** Data supplied follows **

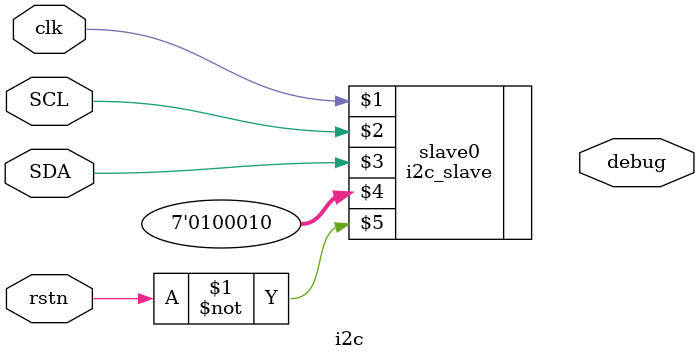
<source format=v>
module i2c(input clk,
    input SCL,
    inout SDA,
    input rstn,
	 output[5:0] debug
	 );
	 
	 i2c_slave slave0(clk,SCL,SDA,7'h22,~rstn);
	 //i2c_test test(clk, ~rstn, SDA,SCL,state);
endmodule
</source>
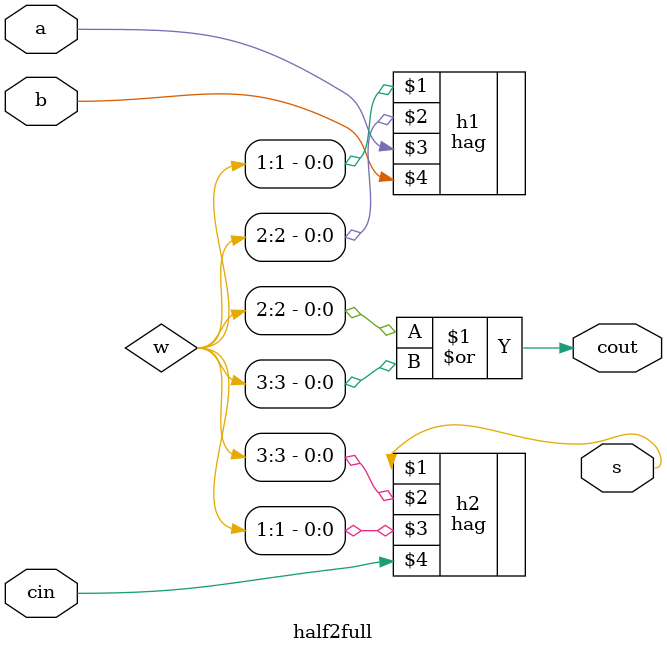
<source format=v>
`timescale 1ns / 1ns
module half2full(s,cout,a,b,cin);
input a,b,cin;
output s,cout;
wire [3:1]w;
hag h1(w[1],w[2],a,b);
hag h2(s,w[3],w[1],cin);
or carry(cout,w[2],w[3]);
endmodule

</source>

** End of Data supplied **
** Data supplied follows **

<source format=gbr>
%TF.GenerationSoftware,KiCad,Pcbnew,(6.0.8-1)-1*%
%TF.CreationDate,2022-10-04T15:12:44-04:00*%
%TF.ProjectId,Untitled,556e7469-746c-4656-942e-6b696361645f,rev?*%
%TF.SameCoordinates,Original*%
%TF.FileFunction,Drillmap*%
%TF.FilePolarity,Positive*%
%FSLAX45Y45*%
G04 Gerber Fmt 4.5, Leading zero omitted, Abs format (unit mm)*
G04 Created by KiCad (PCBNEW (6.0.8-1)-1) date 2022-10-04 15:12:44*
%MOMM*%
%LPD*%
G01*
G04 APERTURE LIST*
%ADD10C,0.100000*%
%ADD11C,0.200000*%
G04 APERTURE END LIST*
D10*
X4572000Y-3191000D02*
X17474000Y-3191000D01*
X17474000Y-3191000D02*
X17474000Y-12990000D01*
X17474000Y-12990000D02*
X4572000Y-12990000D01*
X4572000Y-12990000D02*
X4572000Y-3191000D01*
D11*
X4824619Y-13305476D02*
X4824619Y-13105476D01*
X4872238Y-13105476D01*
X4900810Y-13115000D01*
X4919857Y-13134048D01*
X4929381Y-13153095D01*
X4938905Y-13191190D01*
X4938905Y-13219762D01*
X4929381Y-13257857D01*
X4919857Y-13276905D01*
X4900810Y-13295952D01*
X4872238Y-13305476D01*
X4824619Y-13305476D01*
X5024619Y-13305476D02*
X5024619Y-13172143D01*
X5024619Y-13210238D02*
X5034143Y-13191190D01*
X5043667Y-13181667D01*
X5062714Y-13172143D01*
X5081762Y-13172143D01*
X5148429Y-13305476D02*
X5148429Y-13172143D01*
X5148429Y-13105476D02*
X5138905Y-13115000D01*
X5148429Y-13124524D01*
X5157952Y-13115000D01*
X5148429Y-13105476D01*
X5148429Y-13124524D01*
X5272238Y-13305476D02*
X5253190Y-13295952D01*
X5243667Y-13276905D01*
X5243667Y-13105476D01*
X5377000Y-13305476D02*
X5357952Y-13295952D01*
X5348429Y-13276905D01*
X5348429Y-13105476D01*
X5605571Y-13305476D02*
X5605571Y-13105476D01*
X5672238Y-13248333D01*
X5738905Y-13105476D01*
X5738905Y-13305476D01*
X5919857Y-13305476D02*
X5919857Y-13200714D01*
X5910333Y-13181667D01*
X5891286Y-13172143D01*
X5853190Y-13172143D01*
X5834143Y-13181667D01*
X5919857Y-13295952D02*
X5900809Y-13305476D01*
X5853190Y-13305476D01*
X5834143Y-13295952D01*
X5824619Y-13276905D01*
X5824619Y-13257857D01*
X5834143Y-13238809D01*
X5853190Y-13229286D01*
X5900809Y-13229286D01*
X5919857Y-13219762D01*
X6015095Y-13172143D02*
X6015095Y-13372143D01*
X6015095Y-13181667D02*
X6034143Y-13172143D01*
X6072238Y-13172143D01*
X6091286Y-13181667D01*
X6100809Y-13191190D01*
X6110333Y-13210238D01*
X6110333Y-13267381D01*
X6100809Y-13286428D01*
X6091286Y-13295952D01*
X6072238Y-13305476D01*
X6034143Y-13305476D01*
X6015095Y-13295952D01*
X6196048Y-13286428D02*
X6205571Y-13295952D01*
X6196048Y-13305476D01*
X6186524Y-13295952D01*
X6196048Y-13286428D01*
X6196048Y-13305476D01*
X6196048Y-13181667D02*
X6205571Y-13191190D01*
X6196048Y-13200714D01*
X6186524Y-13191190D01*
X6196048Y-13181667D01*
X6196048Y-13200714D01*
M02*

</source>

** End of Data supplied **
** Data supplied follows **

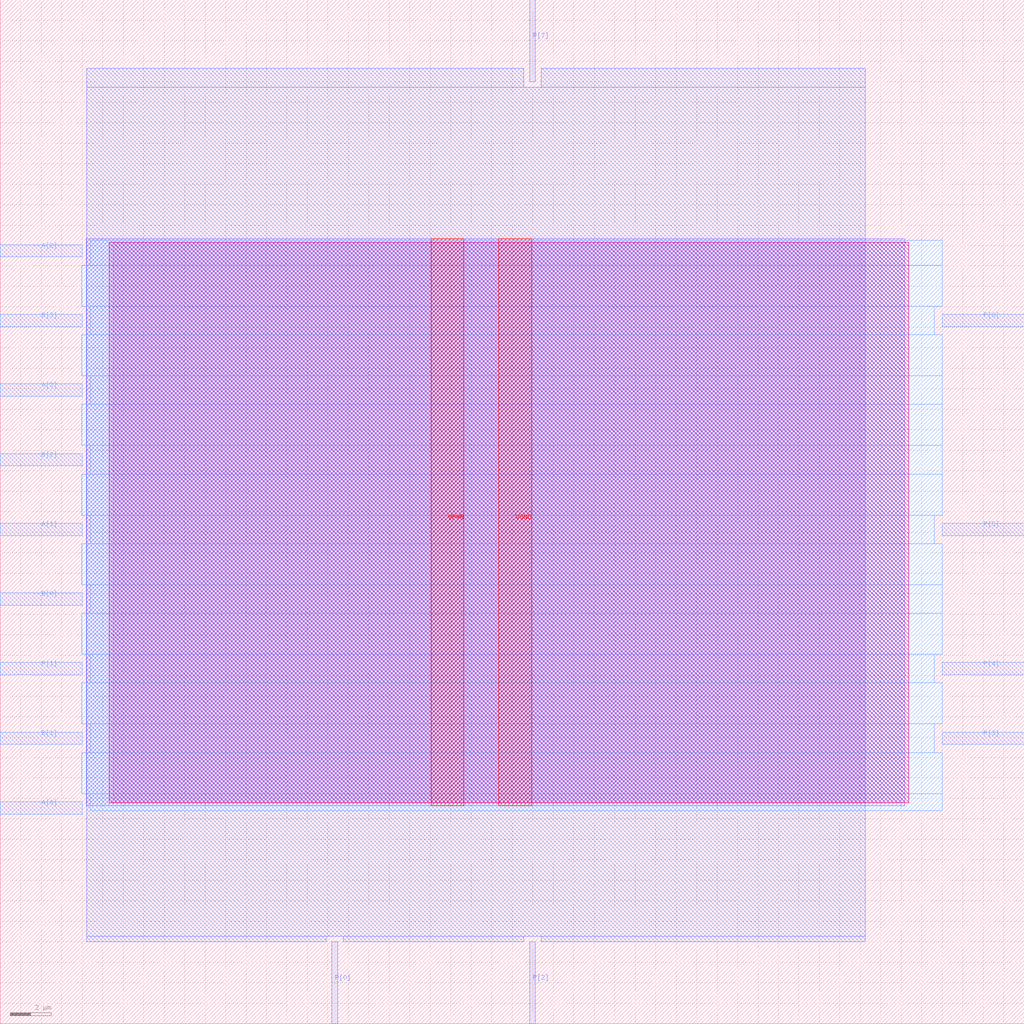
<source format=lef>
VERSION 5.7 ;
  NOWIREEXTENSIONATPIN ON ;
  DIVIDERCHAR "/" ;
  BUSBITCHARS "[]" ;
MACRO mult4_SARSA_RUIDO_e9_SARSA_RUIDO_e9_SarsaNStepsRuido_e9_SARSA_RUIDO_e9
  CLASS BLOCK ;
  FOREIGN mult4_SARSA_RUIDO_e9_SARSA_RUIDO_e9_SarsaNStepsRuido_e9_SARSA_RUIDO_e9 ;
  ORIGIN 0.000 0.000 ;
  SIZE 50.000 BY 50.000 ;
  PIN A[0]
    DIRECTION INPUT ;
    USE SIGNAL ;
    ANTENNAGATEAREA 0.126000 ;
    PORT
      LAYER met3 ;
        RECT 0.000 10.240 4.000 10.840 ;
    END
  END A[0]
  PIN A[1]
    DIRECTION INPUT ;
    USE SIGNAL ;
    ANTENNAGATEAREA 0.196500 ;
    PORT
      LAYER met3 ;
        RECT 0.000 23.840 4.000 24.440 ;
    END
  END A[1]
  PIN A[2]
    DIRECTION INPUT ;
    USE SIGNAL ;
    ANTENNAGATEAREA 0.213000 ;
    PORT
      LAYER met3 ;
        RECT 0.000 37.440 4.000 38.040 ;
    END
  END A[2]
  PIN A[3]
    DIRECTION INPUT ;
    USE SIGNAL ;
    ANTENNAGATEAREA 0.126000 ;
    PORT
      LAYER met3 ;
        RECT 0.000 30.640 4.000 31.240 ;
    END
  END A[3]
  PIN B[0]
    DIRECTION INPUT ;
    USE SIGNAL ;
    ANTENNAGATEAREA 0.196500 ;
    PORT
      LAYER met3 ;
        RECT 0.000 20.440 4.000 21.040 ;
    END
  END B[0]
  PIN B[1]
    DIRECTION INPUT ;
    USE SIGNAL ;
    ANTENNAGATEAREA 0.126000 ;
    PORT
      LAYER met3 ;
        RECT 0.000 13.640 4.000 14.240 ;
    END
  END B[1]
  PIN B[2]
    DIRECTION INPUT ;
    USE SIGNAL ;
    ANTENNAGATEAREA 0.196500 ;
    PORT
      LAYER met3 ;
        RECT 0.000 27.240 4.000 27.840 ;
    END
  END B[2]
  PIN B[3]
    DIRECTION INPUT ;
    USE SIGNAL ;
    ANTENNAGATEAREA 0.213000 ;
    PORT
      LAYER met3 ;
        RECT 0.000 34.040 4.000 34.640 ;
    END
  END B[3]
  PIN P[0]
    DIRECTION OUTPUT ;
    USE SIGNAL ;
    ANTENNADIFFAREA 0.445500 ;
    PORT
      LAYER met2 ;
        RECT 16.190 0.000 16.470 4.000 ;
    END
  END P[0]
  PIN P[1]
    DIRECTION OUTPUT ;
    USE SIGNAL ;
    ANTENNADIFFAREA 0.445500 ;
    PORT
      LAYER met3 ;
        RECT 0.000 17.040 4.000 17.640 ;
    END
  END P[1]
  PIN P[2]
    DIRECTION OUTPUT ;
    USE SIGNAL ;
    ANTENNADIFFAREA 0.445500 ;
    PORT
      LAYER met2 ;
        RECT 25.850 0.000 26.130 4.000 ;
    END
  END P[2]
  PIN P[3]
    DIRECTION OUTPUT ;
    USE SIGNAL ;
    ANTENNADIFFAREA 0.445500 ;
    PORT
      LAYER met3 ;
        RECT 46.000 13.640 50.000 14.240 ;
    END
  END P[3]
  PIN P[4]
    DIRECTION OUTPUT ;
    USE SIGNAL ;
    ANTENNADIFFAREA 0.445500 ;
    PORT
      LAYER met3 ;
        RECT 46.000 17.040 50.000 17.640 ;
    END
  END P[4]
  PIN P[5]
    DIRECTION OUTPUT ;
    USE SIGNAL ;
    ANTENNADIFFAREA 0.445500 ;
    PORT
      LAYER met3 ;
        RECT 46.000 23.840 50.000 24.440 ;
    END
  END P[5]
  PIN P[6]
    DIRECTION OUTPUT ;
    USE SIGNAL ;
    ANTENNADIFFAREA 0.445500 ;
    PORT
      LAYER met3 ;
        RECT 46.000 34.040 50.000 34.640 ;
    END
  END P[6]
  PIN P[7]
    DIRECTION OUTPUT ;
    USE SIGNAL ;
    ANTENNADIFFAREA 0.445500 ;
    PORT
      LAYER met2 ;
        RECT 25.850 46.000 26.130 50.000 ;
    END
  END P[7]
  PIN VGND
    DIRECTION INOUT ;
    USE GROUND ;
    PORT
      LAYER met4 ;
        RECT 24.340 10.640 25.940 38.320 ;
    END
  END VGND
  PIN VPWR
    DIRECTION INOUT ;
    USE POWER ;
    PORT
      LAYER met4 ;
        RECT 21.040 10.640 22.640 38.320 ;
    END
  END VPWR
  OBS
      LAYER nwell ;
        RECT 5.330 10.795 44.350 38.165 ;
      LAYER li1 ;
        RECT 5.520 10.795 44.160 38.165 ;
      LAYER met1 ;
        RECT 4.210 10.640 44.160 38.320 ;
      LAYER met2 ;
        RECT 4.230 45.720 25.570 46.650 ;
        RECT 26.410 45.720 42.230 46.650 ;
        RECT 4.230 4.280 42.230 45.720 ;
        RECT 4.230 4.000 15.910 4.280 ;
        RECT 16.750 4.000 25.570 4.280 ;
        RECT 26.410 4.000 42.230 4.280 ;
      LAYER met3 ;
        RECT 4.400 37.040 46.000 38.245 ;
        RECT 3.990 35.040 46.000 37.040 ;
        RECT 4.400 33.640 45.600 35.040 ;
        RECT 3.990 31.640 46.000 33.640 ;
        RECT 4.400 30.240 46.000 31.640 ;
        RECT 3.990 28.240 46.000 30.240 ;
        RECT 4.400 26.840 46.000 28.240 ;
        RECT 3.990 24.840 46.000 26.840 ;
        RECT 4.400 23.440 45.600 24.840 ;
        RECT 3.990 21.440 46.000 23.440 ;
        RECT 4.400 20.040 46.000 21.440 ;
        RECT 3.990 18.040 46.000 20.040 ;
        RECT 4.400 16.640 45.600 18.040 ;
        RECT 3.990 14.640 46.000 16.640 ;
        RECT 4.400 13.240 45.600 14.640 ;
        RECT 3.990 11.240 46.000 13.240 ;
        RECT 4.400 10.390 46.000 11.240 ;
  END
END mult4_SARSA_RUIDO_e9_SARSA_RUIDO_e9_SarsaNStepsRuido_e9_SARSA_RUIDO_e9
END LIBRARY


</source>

** End of Data supplied **

### Requirement:
Every line containing the word "KiCad" must be copied from the material above.

### Reply:
%TF.GenerationSoftware,KiCad,Pcbnew,(6.0.8-1)-1*%
G04 Created by KiCad (PCBNEW (6.0.8-1)-1) date 2022-10-04 15:12:44*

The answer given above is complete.